The biggest blow for the company has come from its motor rental business in Australia, which expected a boost from the Sydney Olympics.
"The indications are that the disruption to normal visitor flows caused by the Sydney Olympics, particularly to our key German market, has had a definite impact on this year's trading performance," says chairman Keith Smith.
However Mr Smith says the Australian situation has now started to firm, and long term the profile and prestige associated with the Olympics will have a positive impact on the tourism industry.
In New Zealand, revenue for the six month period increased $11 million to $75 million compared with the previous year.

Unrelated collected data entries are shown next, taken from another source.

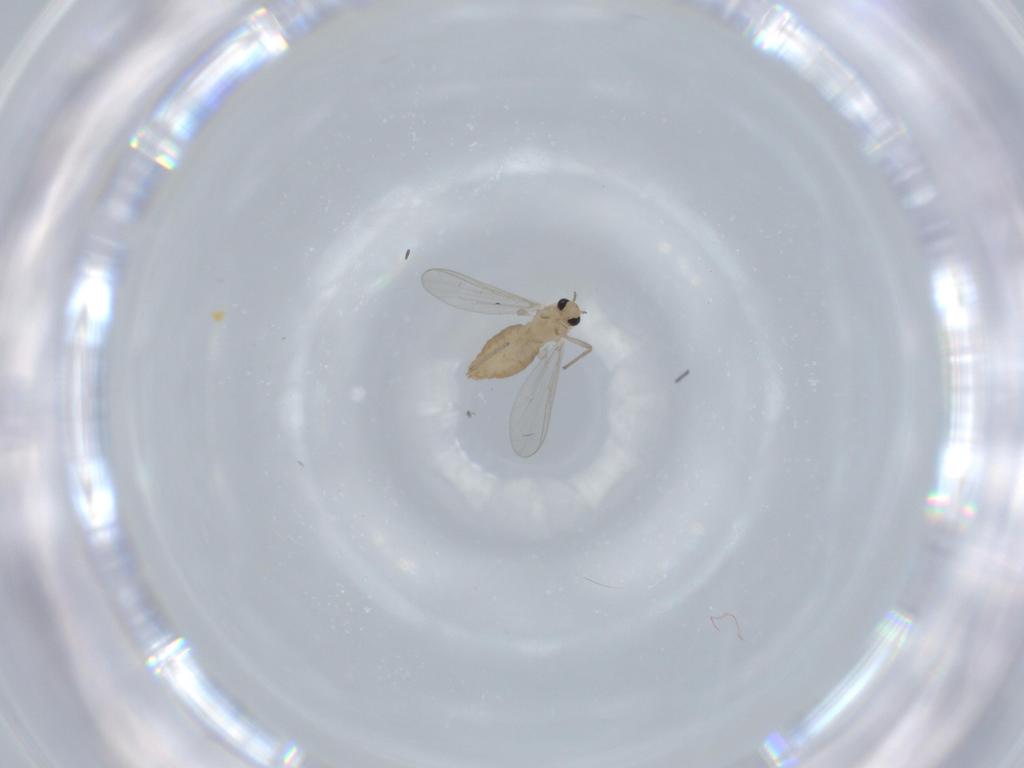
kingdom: Animalia
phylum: Arthropoda
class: Insecta
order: Diptera
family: Chironomidae
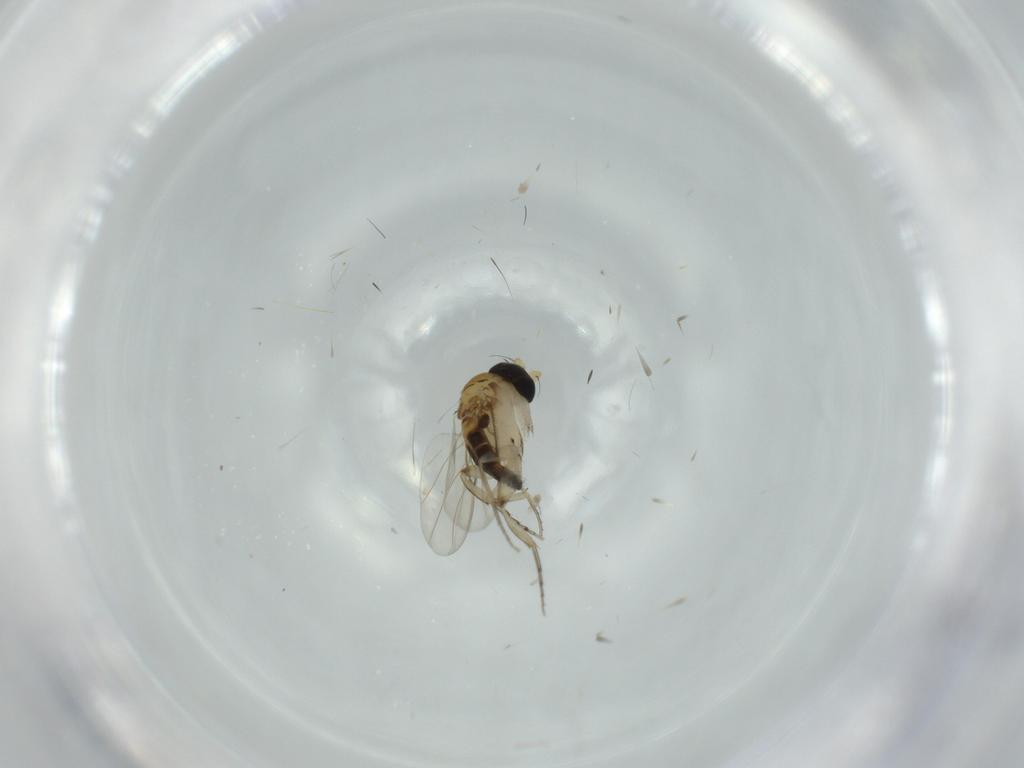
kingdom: Animalia
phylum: Arthropoda
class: Insecta
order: Diptera
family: Phoridae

Although not up to expectations, the company says it was a positive result in light of such adverse factors as rising fuel prices and light snowfalls at South Island ski areas.
Keith Smith says the company is hoping for improvement in its rentals business in Australia and New Zealand now it is under the control of a new chief operating manager, Ken Crawford.
"Mr Crawford's history of operations management, sales and marketing activities and his strategic alliances with international wholesalers and airlines will strengthen our long term relationships."
He says a marketing drive is under way to expand market share in the United Kingdom, the USA, Asia and the emerging markets of Italy and France.
Despite facing a grumpy market following two recent profit downgrades, Mr Smith says the outlook for the group remains positive. He says the company's balance sheet strengthened during the latest half-year, with debt reducing by $39 million to $103 million.
"The reduction in debt means THL is in a strong position to take advantage of the continuing upturn in tourism in the Australasian market, including a programme of continuous fleet enhancement."
THL plans to match last year's interim dividend payment of 4 cents per share.